- [Page extract]
· · ·
I’ve Got Questions for Rebecca Baggett

Editor’s Note: This exchange is part of a series of brief interviews with emerging writers of recent or forthcoming books. If you enjoyed it, please visit other interviews in the I’ve Got Questions feature.

The Woman Who Lives Without Money by Rebecca Baggett
  • What’s the title of your book? Fiction? Nonfiction? Poetry? Who is the publisher and what’s the publication date?

The Woman Who Lives Without Money (poetry), winner of the Terry J. Cox Poetry Award, will be published March 21, 2022 by Regal House Publishing in Raleigh, NC.

  • In a couple of sentences, what’s the book about?

The collection spans the arc of a life, with focuses on the landscape of childhood, the natural world, loss, and regeneration.  “The woman who lives without money” appears a touchstone for what is everlasting in a world where we face constant turmoil and change.

  • What’s the book’s genre (for fiction and nonfiction) or primary style (for poetry)?

I write in free verse, with some of the poems in this collection (“The woman who lives without money” sequence and “A Few Blurbs from My First Book” are prose poems).

  • What’s the nicest thing anyone has said about the book so far?

Two of my favorite comments are from fellow poets Eric Nelson and Sarah Gordon:

“Throughout this collection, Rebecca Baggett saves the world over and over again” (Nelson)

“Rebecca Baggett’s fine work should be celebrated by all who love language and what it can do to effect profound human communion.” (Gordon)

  • What book or books is yours comparable to or a cross between? [Is your book like Moby Dick or maybe it’s more like Frankenstein meets Peter Pan?]

I believe my themes and the encompassing of a wider vision/natural world within a domestic theme might be reminiscent of poets like Maggie Smith, Barbara Crooker, Linda Pastan.

  • Why this book? Why now?

When has the world needed poetry more than now?  Through history, poetry has helped us voice the inexpressible and give the challenges of our time a face ‒ here we are again, desperate for a common voice, for a focus on what endures.  My poetry offers a realistic gaze at our human situation but also a sense of hope, possibility, transience. 

  • Other than writing this book, what’s the best job you’ve ever had?

I worked for many years as an academic advisor for humanities majors in the arts and sciences college at the University of Georgia.  I advised students majoring in subjects like theatre, linguistics, English, history, anthropology, classics, modern languages ‒ all the subjects with which my work and my heart engage as well.  It was incredibly rewarding to be the person to whom they could bring fears and uncertainties and to listen to them find their way to studies that engaged and delighted them.  I especially miss hearing what they’re reading, watching my students perform in plays on and off campus, and being able to learn all the contemporary slang right at its source! 

  • What do you want readers to take away from the book?

A sense of connection with the natural world, with their own history, with the common endeavors and struggle of humanity.

  • What food and/or music do you associate with the book?
· · ·
- [Exercise tasks]
(1) Can you retype the Rebecca Baggett interview, starting at "I believe my" and ending at "Crooker, Linda Pastan."?
(2) In the Rebecca Baggett interview, which subjects does she name as ones the students she advised were majoring in?
(3) Could you carry on the Rebecca Baggett interview from the point where it stops?

Dataset records
· · ·
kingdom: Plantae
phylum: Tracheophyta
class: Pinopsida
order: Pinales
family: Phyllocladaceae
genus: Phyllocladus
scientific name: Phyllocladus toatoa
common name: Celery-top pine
· · ·
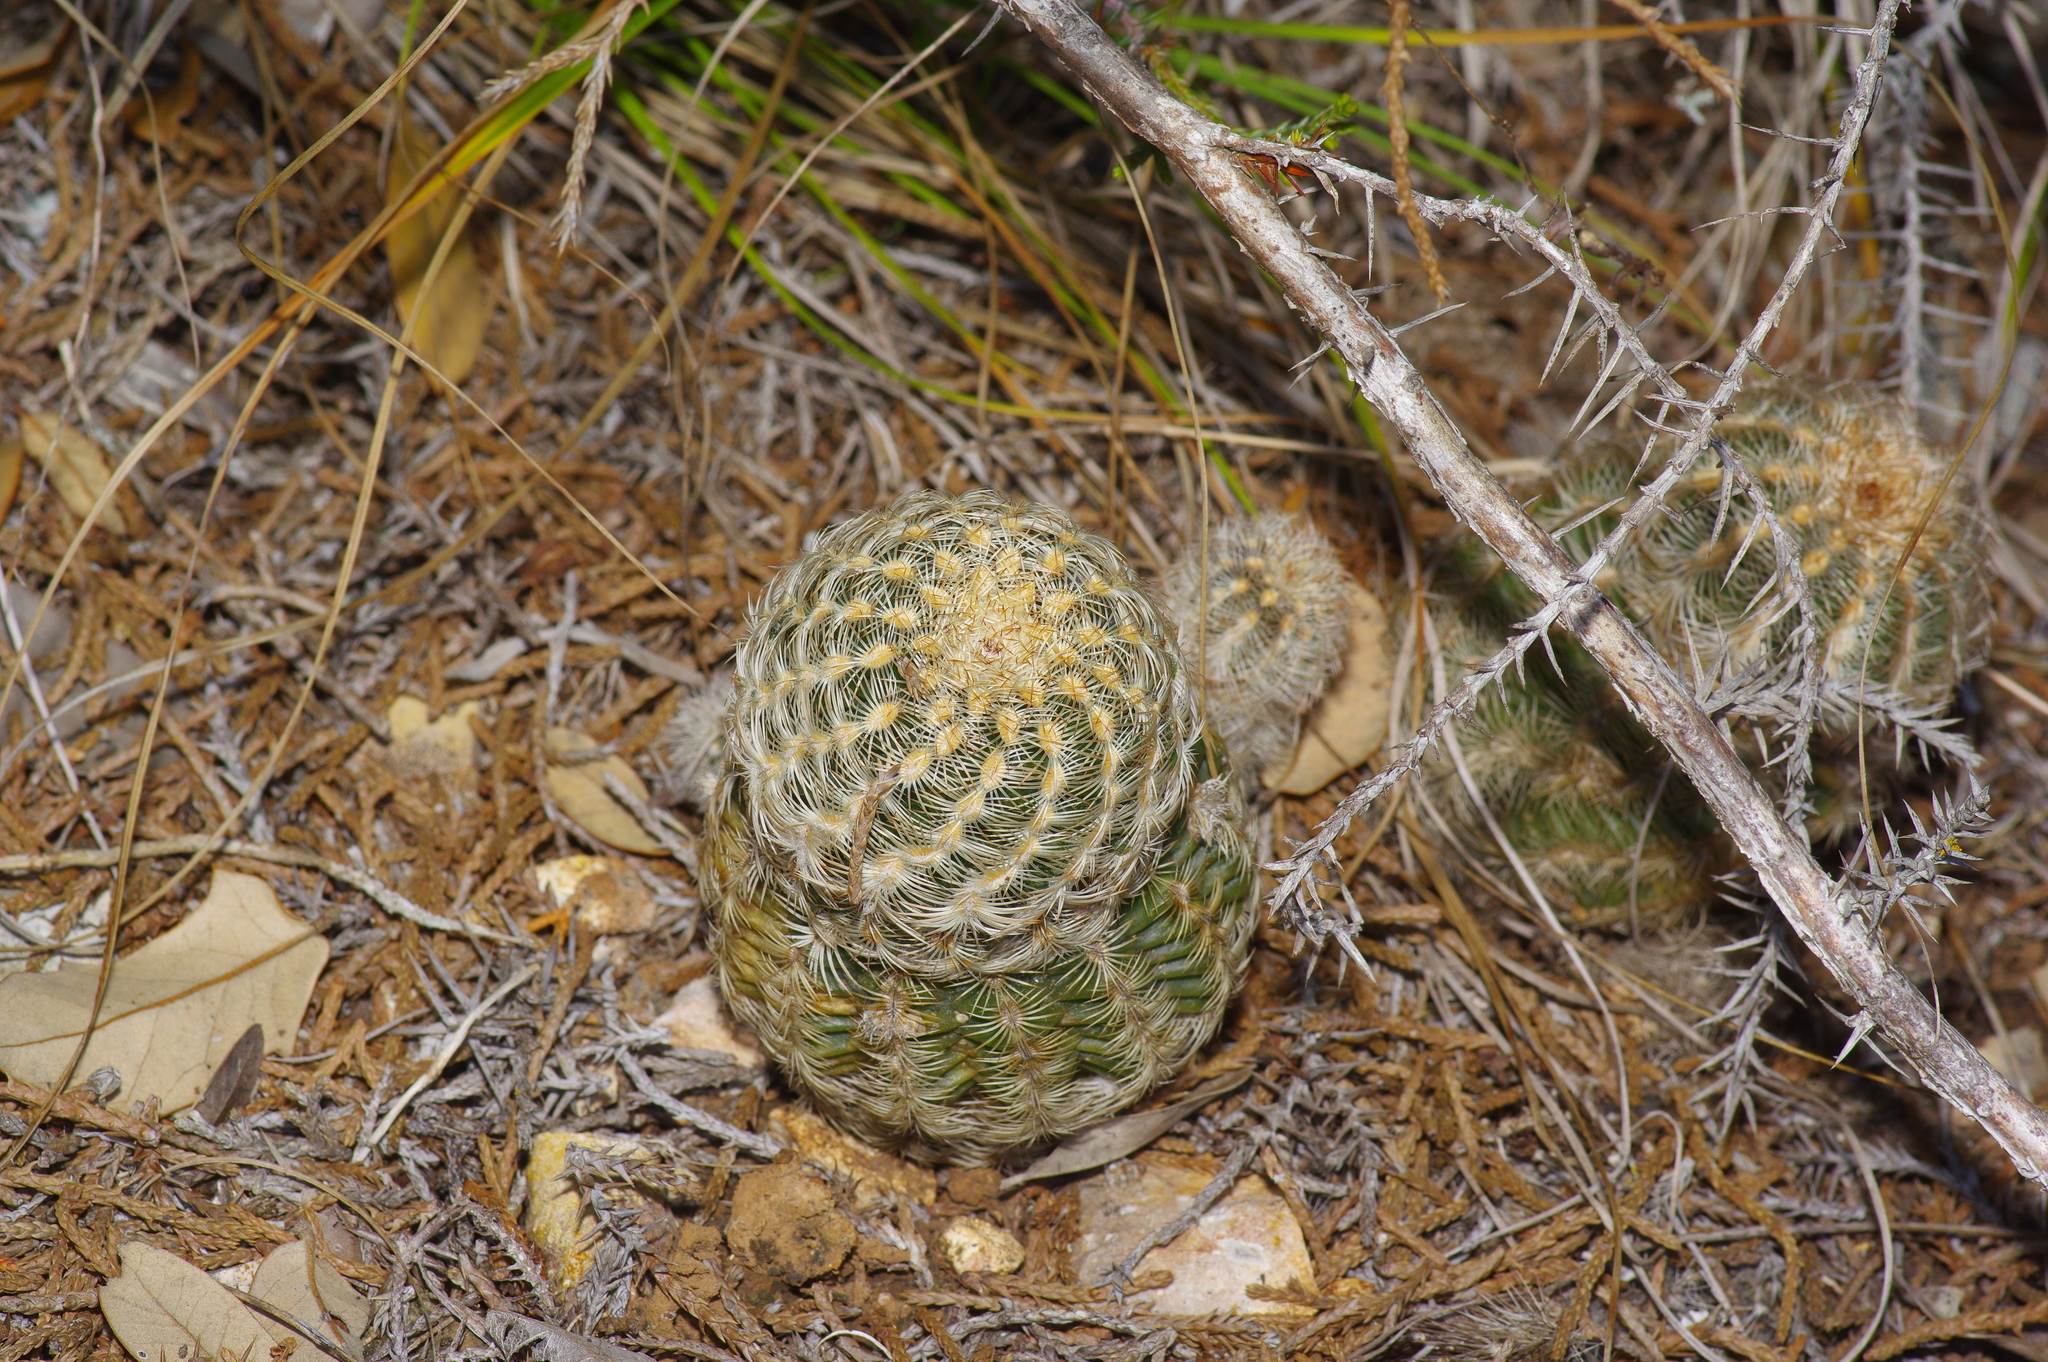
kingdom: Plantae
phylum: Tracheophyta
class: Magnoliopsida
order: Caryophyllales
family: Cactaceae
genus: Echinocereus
· · ·
- [Answers below]
(1)
I believe my themes and the encompassing of a wider vision/natural world within a domestic theme might be reminiscent of poets like Maggie Smith, Barbara Crooker, Linda Pastan.

(2) theatre, linguistics, English, history, anthropology, classics, modern languages

(3)
Elementary school lunchroom milk cartons and little cups of ice cream with the wooden paddle-spoons.  Opening my lunchbox to find out what kind of sandwich, what fruit, (most important) what dessert I’d find today, and sharing around with my friends.  The scents of fresh-made cotton candy on the boardwalk at Carolina Beach, the sweet sugar scent of Britt’s Donuts overlaid with the taste of salt from the ocean.  Mixing fruitcake batter in my mom’s turkey roaster when she baked cakes to send “home” to Pennsylvania.  Tables full of Lebanon bologna and pepper cabbage and mashed potatoes and pails of warm milk carried up to the kitchen from my uncle’s barn.  The country cooking from my daddy’s family and my husband’s and Mama Bessie  ‒ tiny corn bread fritters, fried chicken, creamed corn, red velvet cake, pecan pie.  The grit of chickweed and wild violets in my teeth.  The vats of coffee consumed while writing these poems, and the dark chocolate devoured in despair when they were rejected.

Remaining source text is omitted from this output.